== Page extract ==
Bitcoin Is Going Mainstream. What Investors Need to Know.
Bitcoin is either a massive bubble or the digital currency of the future.
The reality is likely somewhere in the middle. Either way, the cryptocurrency is working itself into the mainstream financial world, achieving the scale and critical mass that may make it increasingly difficult to dislodge or restrain.
With its market value hovering around $1 trillion, Bitcoin (BTC) has become too large and influential to remain on the financial fringes. Wall Street is pumping out reports on cryptos. Piper Sandler issued a 30-page report on Thursday, noting that the “crypto-economy could be entering a pivotal point in its development/lifecycle.”
Coinbase Global, the largest U.S. crypto exchange and custodian, says it plans to go public on April 14 in what may be the largest tech IPO since Facebook (ticker: FB) in 2012. Private valuations peg Coinbase at $68 billion. The firm custodies an estimated $90 billion in crypto assets on its platform. It had revenue of $1.3 billion in 2020 and profits of $322 million, according to a regulatory filing.
===
== Records shown ==
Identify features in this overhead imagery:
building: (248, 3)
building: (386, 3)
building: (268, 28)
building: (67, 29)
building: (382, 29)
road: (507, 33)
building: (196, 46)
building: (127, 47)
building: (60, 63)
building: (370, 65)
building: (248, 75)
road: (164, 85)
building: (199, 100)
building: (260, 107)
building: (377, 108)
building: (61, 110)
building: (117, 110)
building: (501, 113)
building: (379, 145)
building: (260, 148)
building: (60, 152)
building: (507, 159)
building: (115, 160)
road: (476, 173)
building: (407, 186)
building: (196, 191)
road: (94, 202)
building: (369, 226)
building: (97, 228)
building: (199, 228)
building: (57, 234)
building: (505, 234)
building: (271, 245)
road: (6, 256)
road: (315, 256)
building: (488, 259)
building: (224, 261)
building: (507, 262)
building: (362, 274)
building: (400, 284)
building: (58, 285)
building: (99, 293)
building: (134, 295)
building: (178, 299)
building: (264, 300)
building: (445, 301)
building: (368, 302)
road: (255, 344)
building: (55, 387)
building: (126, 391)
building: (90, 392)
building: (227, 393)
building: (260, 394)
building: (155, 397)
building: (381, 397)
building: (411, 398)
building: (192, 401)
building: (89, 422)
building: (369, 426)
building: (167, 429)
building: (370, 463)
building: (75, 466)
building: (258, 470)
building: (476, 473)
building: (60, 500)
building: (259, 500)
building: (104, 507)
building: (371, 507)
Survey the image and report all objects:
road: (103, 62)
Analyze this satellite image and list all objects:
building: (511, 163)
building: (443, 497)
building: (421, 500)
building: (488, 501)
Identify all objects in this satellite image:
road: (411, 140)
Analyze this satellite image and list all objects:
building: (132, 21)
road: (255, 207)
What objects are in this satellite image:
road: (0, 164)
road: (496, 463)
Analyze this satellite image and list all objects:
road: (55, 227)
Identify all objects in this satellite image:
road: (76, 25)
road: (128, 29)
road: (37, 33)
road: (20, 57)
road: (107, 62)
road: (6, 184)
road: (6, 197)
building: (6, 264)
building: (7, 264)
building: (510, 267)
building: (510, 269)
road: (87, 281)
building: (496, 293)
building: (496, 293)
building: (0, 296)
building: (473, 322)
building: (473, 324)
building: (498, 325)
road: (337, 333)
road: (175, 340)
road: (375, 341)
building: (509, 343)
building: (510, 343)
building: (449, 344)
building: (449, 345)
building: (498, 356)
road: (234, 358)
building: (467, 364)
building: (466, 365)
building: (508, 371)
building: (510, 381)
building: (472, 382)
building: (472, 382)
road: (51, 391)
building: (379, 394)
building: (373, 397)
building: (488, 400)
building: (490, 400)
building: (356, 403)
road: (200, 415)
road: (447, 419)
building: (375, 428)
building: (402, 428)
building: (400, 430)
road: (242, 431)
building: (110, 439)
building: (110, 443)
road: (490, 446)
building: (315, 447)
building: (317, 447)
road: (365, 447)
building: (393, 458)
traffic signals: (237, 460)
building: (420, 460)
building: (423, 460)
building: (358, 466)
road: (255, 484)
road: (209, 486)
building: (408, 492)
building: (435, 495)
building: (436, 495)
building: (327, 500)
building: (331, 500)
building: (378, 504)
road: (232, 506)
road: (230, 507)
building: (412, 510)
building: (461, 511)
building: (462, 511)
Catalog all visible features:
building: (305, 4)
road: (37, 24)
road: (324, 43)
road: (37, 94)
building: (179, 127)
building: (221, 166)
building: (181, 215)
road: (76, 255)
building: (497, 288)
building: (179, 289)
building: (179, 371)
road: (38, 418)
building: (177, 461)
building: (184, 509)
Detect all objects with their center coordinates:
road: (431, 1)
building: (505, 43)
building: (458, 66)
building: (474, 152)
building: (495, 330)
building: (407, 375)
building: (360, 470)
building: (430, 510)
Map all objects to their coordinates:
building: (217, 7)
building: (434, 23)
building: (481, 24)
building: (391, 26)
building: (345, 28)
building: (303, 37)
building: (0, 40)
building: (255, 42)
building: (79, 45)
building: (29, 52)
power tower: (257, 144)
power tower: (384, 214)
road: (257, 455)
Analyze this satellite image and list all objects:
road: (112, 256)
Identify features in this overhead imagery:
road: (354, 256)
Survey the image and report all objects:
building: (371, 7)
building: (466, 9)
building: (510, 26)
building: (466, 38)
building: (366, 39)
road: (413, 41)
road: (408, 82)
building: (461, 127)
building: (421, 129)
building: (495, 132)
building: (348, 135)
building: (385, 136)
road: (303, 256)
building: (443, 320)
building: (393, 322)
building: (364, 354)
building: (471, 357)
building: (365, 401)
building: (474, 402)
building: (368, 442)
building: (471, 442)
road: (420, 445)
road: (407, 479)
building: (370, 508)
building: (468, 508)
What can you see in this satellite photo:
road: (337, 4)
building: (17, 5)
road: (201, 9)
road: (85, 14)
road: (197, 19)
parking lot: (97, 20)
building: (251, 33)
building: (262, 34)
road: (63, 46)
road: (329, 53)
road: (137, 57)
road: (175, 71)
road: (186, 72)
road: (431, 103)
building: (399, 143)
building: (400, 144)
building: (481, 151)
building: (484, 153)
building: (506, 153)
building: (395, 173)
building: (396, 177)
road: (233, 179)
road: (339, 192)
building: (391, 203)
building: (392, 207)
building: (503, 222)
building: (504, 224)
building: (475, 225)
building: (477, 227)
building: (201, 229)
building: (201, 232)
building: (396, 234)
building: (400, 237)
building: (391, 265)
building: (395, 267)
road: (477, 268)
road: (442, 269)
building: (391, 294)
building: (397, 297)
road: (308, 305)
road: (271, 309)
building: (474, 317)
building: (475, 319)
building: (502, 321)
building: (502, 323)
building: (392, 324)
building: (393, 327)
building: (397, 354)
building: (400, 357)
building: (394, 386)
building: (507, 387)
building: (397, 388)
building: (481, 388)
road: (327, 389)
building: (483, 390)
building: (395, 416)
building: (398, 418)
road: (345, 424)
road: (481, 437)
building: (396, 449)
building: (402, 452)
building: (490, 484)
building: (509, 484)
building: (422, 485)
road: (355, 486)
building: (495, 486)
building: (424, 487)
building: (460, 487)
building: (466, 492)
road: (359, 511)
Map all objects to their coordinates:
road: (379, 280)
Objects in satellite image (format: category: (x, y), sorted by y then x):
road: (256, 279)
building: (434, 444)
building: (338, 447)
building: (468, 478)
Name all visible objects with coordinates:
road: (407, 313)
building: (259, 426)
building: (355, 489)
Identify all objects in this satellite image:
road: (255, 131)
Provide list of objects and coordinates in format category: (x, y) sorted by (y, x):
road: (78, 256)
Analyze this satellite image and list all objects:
===
| Task description |
In the Bitcoin article, on what date does Coinbase Global plan to go public?

| Response |
April 14